Social enterprise should be the responsibility of BEIS, says SEUK CEO

Social enterprise should be the responsibility of the Department for Business, Energy and Industrial Strategy (BEIS), says CEO of Social Enterprise UK (SEUK) Peter Holbrook, in response to the government’s Industrial Strategy published this week.

The responsibility for social enterprise strategy in the UK falls within the remit of the Office for Civil Society (OSC), which in July 2016 was transferred from the Cabinet Office to the Department for Culture, Media and Sport (DCMS). The minister for the DCMS is Tracey Crouch MP. In 2001, under Tony Blair's Labour government, a social enterprise unit was set up within the Department for Trade and Industry (which later became BEIS) and a social enterprise strategy was published in 2002.

Holbrook said: “Despite the energy and ambition of our new minister, it appears clear the Office for Civil Society is unable to exert any influence over BEIS for the benefit of the sector and wider society. It is time to move responsibility for social enterprise to BEIS so that our voice can be heard and our ideas considered."

This is not the first time the CEO of SEUK has advocated for the social enterprise reshuffle within the government. In 2016, SEUK co-ordinated a letter from more than 25 businesses to the BEIS, calling for it to take responsibility for social enterprise.

In a statement released at the time, Holbrook said: “Responsibility for social enterprise, investment, co-operatives and mutuals has always sat somewhat uncomfortably outside the Department for Business. We know that with the support of the Department of Business, social enterprises, social investors, community energy co-operatives and other businesses working to improve society and the environment can continue to lead the way in building a fairer, more sustainable UK economy.”

SEUK, the UK’s social enterprise membership body, also responded to the government’s Industrial Strategy by publishing a new report by former MP and author of the Public Services (Social Value Act) 2012, Chris White, titled Our Money, our future.

Holbrook said: "The Industrial Strategy is a step forward when what is needed is a step change. Social enterprises welcome Government’s commitment to a much more an active role in shaping the economy, but that the Industrial Strategy does not even include the word ‘inequality’ speaks volumes about the priorities of this administration.

“It is bewildering that the Government has chosen not to address procurement and particularly social value in the Industrial Strategy given the support for this across the business community, public sector procurement teams, the voluntary sector, and think tanks. Brexit looks to have blinded our Government from seeing the levers it has at its disposal to reshape the economy and kickstart growth.

Imagine how much more bang for our buck the country would get if we extended the Social Value Act to cover all public sector expenditure

In agreement, former Conservative MP, White, said “The Government is missing a trick if it does not extend the Social Value Act. The Act currently ‘shapes’ around £25bn of public sector spending, meaning that we as taxpayers are getting more young people into apprenticeships and more people with disabilities into employment, as well as delivering significant cost savings.

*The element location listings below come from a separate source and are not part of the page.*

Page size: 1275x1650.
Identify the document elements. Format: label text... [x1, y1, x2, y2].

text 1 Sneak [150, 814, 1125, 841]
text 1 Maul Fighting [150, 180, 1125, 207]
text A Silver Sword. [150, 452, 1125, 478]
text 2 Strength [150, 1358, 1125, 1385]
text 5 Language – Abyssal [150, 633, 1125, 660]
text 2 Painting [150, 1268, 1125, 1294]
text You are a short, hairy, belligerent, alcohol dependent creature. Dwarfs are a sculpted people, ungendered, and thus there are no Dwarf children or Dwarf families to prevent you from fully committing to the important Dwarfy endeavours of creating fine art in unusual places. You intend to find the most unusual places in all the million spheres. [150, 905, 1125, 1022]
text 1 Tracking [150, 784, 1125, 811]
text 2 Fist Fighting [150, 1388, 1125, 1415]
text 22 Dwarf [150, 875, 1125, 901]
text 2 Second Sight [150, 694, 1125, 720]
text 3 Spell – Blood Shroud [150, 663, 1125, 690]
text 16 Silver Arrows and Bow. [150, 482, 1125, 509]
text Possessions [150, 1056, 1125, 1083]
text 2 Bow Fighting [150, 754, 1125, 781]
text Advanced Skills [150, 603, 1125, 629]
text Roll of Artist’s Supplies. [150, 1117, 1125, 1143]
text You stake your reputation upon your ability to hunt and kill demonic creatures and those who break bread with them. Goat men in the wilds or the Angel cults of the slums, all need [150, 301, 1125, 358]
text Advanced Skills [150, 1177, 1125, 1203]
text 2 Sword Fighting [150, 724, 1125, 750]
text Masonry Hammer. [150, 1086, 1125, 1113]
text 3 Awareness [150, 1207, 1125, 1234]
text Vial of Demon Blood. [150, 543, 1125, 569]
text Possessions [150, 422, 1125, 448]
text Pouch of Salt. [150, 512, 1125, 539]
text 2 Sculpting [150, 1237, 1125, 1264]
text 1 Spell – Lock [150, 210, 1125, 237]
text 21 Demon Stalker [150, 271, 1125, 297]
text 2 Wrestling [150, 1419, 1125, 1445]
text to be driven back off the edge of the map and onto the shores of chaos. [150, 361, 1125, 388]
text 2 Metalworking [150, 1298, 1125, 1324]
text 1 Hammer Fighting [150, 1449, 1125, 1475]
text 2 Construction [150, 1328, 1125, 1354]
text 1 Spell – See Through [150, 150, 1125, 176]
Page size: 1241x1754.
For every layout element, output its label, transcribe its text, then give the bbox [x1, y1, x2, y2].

“At present around £243bn of public sector spending is beyond the reach of the Social Value Act. Imagine how much more bang for our buck the country would get if we extended the Social Value Act to cover all public sector expenditure.”

Strengthening the Social Value Act is now supported by a wide variety of organisations spanning the private, public, and voluntary sector, and from the left and right of politics including: The Centre for Social Justice (CSJ), Power to Change, The House of Lords Select Committee on the Future of Charities, HCT Group, The Society of Conservative Lawyers, The Society of Labour Lawyers, the Liberal Democrats and the Cooperative Party.

The Our Money, our future report sets out the following five recommendations:

  1. The Act needs to be extended to all public spending, and also to decision making.
  2. The Act needs to be strengthened requiring commissioners to “account for” not just “consider” social value.
  3. Social value needs to be included in devolution deals.
  4. These changes need to be supported by clearer statutory guidance by central government.
  5. A biennial State of Social Value Audit conducted independently but with the support of the Government.

Holbrook concluded: “As a country, we are facing the single largest peacetime challenge since the oil shocks of the 1970s; inequality is reaching startling levels; and, there are worrying structural imbalances in the economy.

“Yet Brexit also offers an opportunity for Government to design a distinctively social set of public sector procurement policies to deal with some of these problems. Sadly, it appears that the desire or the vision to shake things up is not present.”

Pioneers Post contacted the DCMS for a response to Holbrook's statement but at the time of going to print did not receive a reply.